(Hardware design source files)
::::::
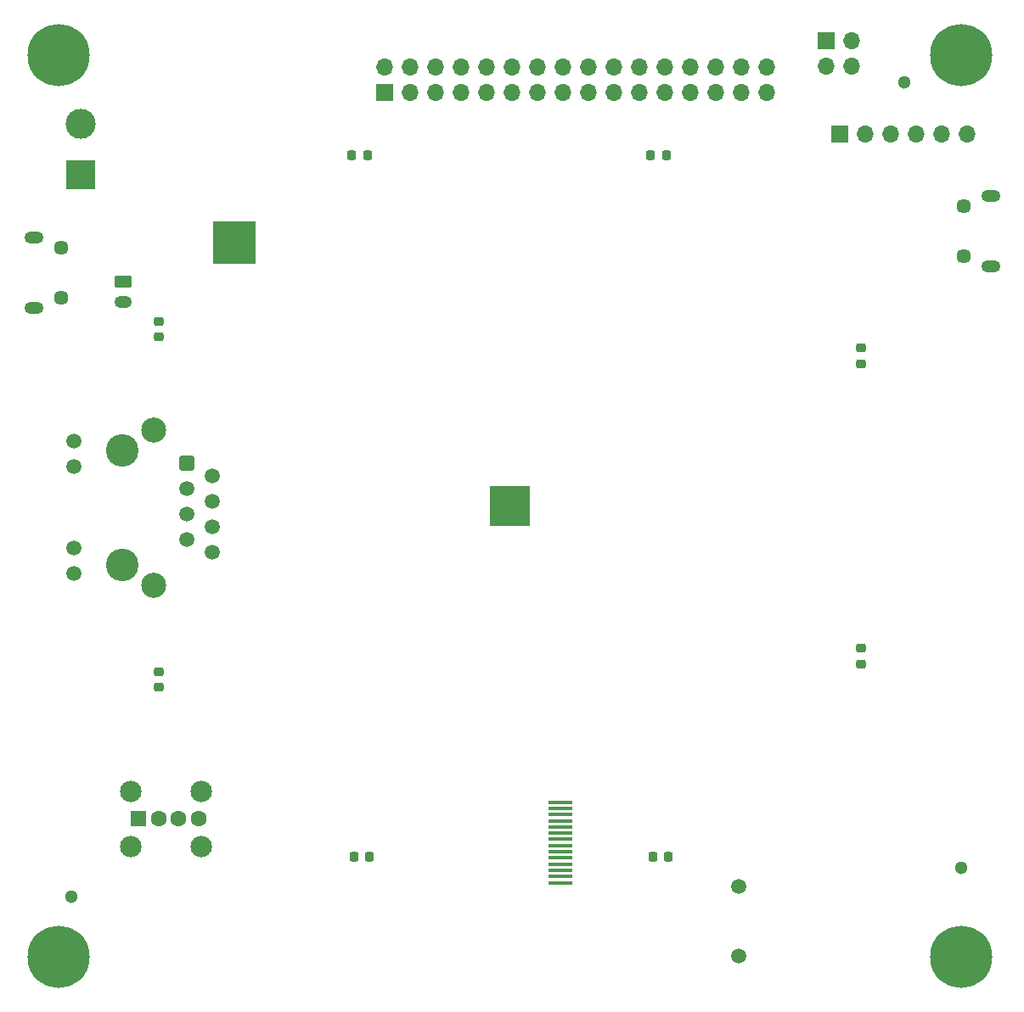
<source format=gbs>
G04 #@! TF.GenerationSoftware,KiCad,Pcbnew,(6.0.8)*
G04 #@! TF.CreationDate,2024-01-04T13:57:02-05:00*
G04 #@! TF.ProjectId,lb_mp1,6c625f6d-7031-42e6-9b69-6361645f7063,rev?*
G04 #@! TF.SameCoordinates,Original*
G04 #@! TF.FileFunction,Soldermask,Bot*
G04 #@! TF.FilePolarity,Negative*
%FSLAX46Y46*%
G04 Gerber Fmt 4.6, Leading zero omitted, Abs format (unit mm)*
G04 Created by KiCad (PCBNEW (6.0.8)) date 2024-01-04 13:57:02*
%MOMM*%
%LPD*%
G01*
G04 APERTURE LIST*
G04 Aperture macros list*
%AMRoundRect*
0 Rectangle with rounded corners*
0 $1 Rounding radius*
0 $2 $3 $4 $5 $6 $7 $8 $9 X,Y pos of 4 corners*
0 Add a 4 corners polygon primitive as box body*
4,1,4,$2,$3,$4,$5,$6,$7,$8,$9,$2,$3,0*
0 Add four circle primitives for the rounded corners*
1,1,$1+$1,$2,$3*
1,1,$1+$1,$4,$5*
1,1,$1+$1,$6,$7*
1,1,$1+$1,$8,$9*
0 Add four rect primitives between the rounded corners*
20,1,$1+$1,$2,$3,$4,$5,0*
20,1,$1+$1,$4,$5,$6,$7,0*
20,1,$1+$1,$6,$7,$8,$9,0*
20,1,$1+$1,$8,$9,$2,$3,0*%
G04 Aperture macros list end*
%ADD10C,1.300000*%
%ADD11RoundRect,0.250000X-0.625000X0.350000X-0.625000X-0.350000X0.625000X-0.350000X0.625000X0.350000X0*%
%ADD12O,1.750000X1.200000*%
%ADD13C,1.500000*%
%ADD14R,1.600000X1.600000*%
%ADD15C,1.600000*%
%ADD16C,2.150000*%
%ADD17C,6.200000*%
%ADD18R,1.700000X1.700000*%
%ADD19O,1.700000X1.700000*%
%ADD20C,1.450000*%
%ADD21O,1.900000X1.200000*%
%ADD22C,3.250000*%
%ADD23RoundRect,0.250500X-0.499500X0.499500X-0.499500X-0.499500X0.499500X-0.499500X0.499500X0.499500X0*%
%ADD24C,2.500000*%
%ADD25C,0.711200*%
%ADD26R,3.000000X3.000000*%
%ADD27C,3.000000*%
%ADD28RoundRect,0.218750X0.256250X-0.218750X0.256250X0.218750X-0.256250X0.218750X-0.256250X-0.218750X0*%
%ADD29RoundRect,0.218750X0.218750X0.256250X-0.218750X0.256250X-0.218750X-0.256250X0.218750X-0.256250X0*%
%ADD30RoundRect,0.218750X-0.218750X-0.256250X0.218750X-0.256250X0.218750X0.256250X-0.218750X0.256250X0*%
%ADD31R,2.400000X0.320000*%
%ADD32RoundRect,0.218750X-0.256250X0.218750X-0.256250X-0.218750X0.256250X-0.218750X0.256250X0.218750X0*%
G04 APERTURE END LIST*
G36*
X124040000Y-72490000D02*
G01*
X119840000Y-72490000D01*
X119840000Y-68290000D01*
X124040000Y-68290000D01*
X124040000Y-72490000D01*
G37*
G36*
X151440000Y-98660000D02*
G01*
X147440000Y-98660000D01*
X147440000Y-94660000D01*
X151440000Y-94660000D01*
X151440000Y-98660000D01*
G37*
D10*
X194400000Y-132777000D03*
X105650000Y-135677000D03*
X188770000Y-54397000D03*
D11*
X110850000Y-74300000D03*
D12*
X110850000Y-76300000D03*
D13*
X172230000Y-141615000D03*
X172230000Y-134615000D03*
D14*
X112390000Y-127900000D03*
D15*
X114390000Y-127900000D03*
X116390000Y-127900000D03*
X118390000Y-127900000D03*
D16*
X118660000Y-125180000D03*
X118660000Y-130620000D03*
X111660000Y-125180000D03*
X111660000Y-130620000D03*
D17*
X104440000Y-51660000D03*
X194440000Y-141660000D03*
D18*
X136960000Y-55345000D03*
D19*
X136960000Y-52805000D03*
X139500000Y-55345000D03*
X139500000Y-52805000D03*
X142040000Y-55345000D03*
X142040000Y-52805000D03*
X144580000Y-55345000D03*
X144580000Y-52805000D03*
X147120000Y-55345000D03*
X147120000Y-52805000D03*
X149660000Y-55345000D03*
X149660000Y-52805000D03*
X152200000Y-55345000D03*
X152200000Y-52805000D03*
X154740000Y-55345000D03*
X154740000Y-52805000D03*
X157280000Y-55345000D03*
X157280000Y-52805000D03*
X159820000Y-55345000D03*
X159820000Y-52805000D03*
X162360000Y-55345000D03*
X162360000Y-52805000D03*
X164900000Y-55345000D03*
X164900000Y-52805000D03*
X167440000Y-55345000D03*
X167440000Y-52805000D03*
X169980000Y-55345000D03*
X169980000Y-52805000D03*
X172520000Y-55345000D03*
X172520000Y-52805000D03*
X175060000Y-55345000D03*
X175060000Y-52805000D03*
D17*
X104440000Y-141660000D03*
D18*
X182290000Y-59550000D03*
D19*
X184830000Y-59550000D03*
X187370000Y-59550000D03*
X189910000Y-59550000D03*
X192450000Y-59550000D03*
X194990000Y-59550000D03*
D20*
X104662500Y-75900000D03*
D21*
X101962500Y-76900000D03*
D20*
X104662500Y-70900000D03*
D21*
X101962500Y-69900000D03*
D22*
X110812500Y-91085000D03*
X110812500Y-102515000D03*
D23*
X117172500Y-92360000D03*
D13*
X119712500Y-93620000D03*
X117172500Y-94900000D03*
X119712500Y-96160000D03*
X117172500Y-97440000D03*
X119712500Y-98700000D03*
X117172500Y-99980000D03*
X119712500Y-101240000D03*
X105912500Y-90175000D03*
X105912500Y-92715000D03*
X105912500Y-100885000D03*
X105912500Y-103425000D03*
D24*
X113862500Y-104545000D03*
X113862500Y-89055000D03*
D21*
X197347500Y-65730000D03*
D20*
X194647500Y-66730000D03*
D21*
X197347500Y-72730000D03*
D20*
X194647500Y-71730000D03*
D25*
X123140000Y-71590000D03*
X121940000Y-71590000D03*
X120740000Y-71590000D03*
X123140000Y-70390000D03*
X121940000Y-70390000D03*
X120740000Y-70390000D03*
X123140000Y-69190000D03*
X121940000Y-69190000D03*
X120740000Y-69190000D03*
D26*
X106600000Y-63640000D03*
D27*
X106600000Y-58560000D03*
D17*
X194440000Y-51660000D03*
D18*
X180992500Y-50247500D03*
D19*
X183532500Y-50247500D03*
X180992500Y-52787500D03*
X183532500Y-52787500D03*
D25*
X150440000Y-97660000D03*
X149440000Y-97660000D03*
X148440000Y-97660000D03*
X150440000Y-96660000D03*
X149440000Y-96660000D03*
X148440000Y-96660000D03*
X150440000Y-95660000D03*
X149440000Y-95660000D03*
X148440000Y-95660000D03*
D28*
X114440000Y-79787500D03*
X114440000Y-78212500D03*
D29*
X165227500Y-131660000D03*
X163652500Y-131660000D03*
D30*
X133652500Y-61660000D03*
X135227500Y-61660000D03*
D31*
X154422500Y-134275000D03*
X154422500Y-133655000D03*
X154422500Y-133035000D03*
X154422500Y-132415000D03*
X154422500Y-131795000D03*
X154422500Y-131175000D03*
X154422500Y-130555000D03*
X154422500Y-129935000D03*
X154422500Y-129315000D03*
X154422500Y-128695000D03*
X154422500Y-128075000D03*
X154422500Y-127455000D03*
X154422500Y-126835000D03*
X154422500Y-126215000D03*
D30*
X163440000Y-61660000D03*
X165015000Y-61660000D03*
D32*
X184440000Y-80872500D03*
X184440000Y-82447500D03*
X184440000Y-110872500D03*
X184440000Y-112447500D03*
D29*
X135440000Y-131660000D03*
X133865000Y-131660000D03*
D28*
X114440000Y-114747500D03*
X114440000Y-113172500D03*
M02*

</source>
::::::
| Work item |
Return the span of lines in the data above that opens at the line with "X139500000Y-55345000D03*" and closes at the line with "X152200000Y-52805000D03*", exactly, ends included, nothing else.

| Output for this task |
X139500000Y-55345000D03*
X139500000Y-52805000D03*
X142040000Y-55345000D03*
X142040000Y-52805000D03*
X144580000Y-55345000D03*
X144580000Y-52805000D03*
X147120000Y-55345000D03*
X147120000Y-52805000D03*
X149660000Y-55345000D03*
X149660000Y-52805000D03*
X152200000Y-55345000D03*
X152200000Y-52805000D03*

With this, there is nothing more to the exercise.